> _Instructions for the task_: In the records below, find the line that contains "on 2016-12-27" and repeat it, along with each line after it, exactly as written.

[Excerpts from a dataset]
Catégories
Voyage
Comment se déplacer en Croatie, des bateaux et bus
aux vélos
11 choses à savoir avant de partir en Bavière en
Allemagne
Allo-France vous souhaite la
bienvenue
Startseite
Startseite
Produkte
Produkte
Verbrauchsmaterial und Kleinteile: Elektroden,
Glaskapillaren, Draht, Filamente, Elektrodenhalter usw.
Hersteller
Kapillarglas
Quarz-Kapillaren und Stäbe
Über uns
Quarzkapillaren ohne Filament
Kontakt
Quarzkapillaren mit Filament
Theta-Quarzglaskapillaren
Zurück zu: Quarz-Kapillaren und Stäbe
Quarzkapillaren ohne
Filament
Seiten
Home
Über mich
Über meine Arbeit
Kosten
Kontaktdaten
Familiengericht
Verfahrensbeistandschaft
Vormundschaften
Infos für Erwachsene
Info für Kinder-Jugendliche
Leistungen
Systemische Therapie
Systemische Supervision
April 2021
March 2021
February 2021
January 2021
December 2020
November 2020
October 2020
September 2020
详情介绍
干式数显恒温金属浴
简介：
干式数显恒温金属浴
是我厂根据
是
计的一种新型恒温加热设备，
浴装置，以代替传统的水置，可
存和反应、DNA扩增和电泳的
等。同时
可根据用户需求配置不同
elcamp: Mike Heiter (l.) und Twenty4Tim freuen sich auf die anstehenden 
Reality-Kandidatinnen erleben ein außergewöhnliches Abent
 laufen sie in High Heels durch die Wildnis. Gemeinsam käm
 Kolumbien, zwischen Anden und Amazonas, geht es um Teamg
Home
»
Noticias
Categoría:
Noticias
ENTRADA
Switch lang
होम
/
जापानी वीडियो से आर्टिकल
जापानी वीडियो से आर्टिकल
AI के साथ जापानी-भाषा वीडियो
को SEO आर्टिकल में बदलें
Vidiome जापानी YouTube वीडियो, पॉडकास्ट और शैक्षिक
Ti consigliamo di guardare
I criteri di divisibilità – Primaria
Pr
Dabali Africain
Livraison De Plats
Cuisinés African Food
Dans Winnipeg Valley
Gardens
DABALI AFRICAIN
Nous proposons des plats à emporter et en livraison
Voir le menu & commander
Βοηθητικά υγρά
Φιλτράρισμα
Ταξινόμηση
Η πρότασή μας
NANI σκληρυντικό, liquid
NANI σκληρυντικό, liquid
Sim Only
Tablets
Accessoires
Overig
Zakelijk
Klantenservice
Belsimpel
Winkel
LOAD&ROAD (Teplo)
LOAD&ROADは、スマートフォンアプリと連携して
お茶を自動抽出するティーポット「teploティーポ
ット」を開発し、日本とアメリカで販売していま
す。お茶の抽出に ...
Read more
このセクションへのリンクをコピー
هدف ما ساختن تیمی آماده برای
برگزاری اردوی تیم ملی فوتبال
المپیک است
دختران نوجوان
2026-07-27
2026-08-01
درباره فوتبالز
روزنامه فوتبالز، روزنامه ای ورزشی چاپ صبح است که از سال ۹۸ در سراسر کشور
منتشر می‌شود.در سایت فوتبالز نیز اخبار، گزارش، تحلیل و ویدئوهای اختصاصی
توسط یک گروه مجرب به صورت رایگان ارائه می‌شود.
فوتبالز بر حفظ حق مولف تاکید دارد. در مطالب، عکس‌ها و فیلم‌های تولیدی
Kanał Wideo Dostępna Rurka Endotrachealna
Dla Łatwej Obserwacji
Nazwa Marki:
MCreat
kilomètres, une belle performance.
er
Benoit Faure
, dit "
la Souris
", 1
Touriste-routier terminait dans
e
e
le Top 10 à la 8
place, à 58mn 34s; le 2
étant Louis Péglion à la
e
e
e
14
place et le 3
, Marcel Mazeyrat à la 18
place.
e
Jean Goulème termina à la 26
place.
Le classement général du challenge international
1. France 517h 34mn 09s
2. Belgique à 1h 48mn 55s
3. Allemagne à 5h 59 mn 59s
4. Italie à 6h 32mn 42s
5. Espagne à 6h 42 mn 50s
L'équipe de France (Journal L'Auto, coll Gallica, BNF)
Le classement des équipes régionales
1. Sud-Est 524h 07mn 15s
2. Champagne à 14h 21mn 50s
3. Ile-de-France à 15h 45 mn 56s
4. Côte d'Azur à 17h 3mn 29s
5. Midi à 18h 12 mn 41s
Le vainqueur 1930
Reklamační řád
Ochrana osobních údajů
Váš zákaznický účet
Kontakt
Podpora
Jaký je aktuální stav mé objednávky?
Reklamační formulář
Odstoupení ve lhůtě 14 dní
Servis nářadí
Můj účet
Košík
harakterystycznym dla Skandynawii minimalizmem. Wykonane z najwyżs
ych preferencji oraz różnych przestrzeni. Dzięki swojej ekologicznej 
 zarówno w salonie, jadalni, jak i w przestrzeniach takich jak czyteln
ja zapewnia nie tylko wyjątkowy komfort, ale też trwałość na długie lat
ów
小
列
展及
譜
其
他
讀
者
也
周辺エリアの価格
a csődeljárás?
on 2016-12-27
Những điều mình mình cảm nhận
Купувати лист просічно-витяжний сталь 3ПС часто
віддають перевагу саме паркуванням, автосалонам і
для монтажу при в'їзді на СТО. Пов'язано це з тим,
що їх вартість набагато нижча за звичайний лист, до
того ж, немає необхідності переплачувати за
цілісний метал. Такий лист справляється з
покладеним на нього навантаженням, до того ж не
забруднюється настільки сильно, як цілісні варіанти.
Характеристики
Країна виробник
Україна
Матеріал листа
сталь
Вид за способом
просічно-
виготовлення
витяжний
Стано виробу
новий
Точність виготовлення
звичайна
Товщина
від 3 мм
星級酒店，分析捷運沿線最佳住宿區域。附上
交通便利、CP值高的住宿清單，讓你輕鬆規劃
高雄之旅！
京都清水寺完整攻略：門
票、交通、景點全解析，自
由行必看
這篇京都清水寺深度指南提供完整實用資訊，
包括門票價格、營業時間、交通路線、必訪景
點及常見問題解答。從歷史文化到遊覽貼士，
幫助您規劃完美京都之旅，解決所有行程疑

> _Output_:
on 2016-12-27
Những điều mình mình cảm nhận
Купувати лист просічно-витяжний сталь 3ПС часто
віддають перевагу саме паркуванням, автосалонам і
для монтажу при в'їзді на СТО. Пов'язано це з тим,
що їх вартість набагато нижча за звичайний лист, до
того ж, немає необхідності переплачувати за
цілісний метал. Такий лист справляється з
покладеним на нього навантаженням, до того ж не
забруднюється настільки сильно, як цілісні варіанти.
Характеристики
Країна виробник
Україна
Матеріал листа
сталь
Вид за способом
просічно-
виготовлення
витяжний
Стано виробу
новий
Точність виготовлення
звичайна
Товщина
від 3 мм
星級酒店，分析捷運沿線最佳住宿區域。附上
交通便利、CP值高的住宿清單，讓你輕鬆規劃
高雄之旅！
京都清水寺完整攻略：門
票、交通、景點全解析，自
由行必看
這篇京都清水寺深度指南提供完整實用資訊，
包括門票價格、營業時間、交通路線、必訪景
點及常見問題解答。從歷史文化到遊覽貼士，
幫助您規劃完美京都之旅，解決所有行程疑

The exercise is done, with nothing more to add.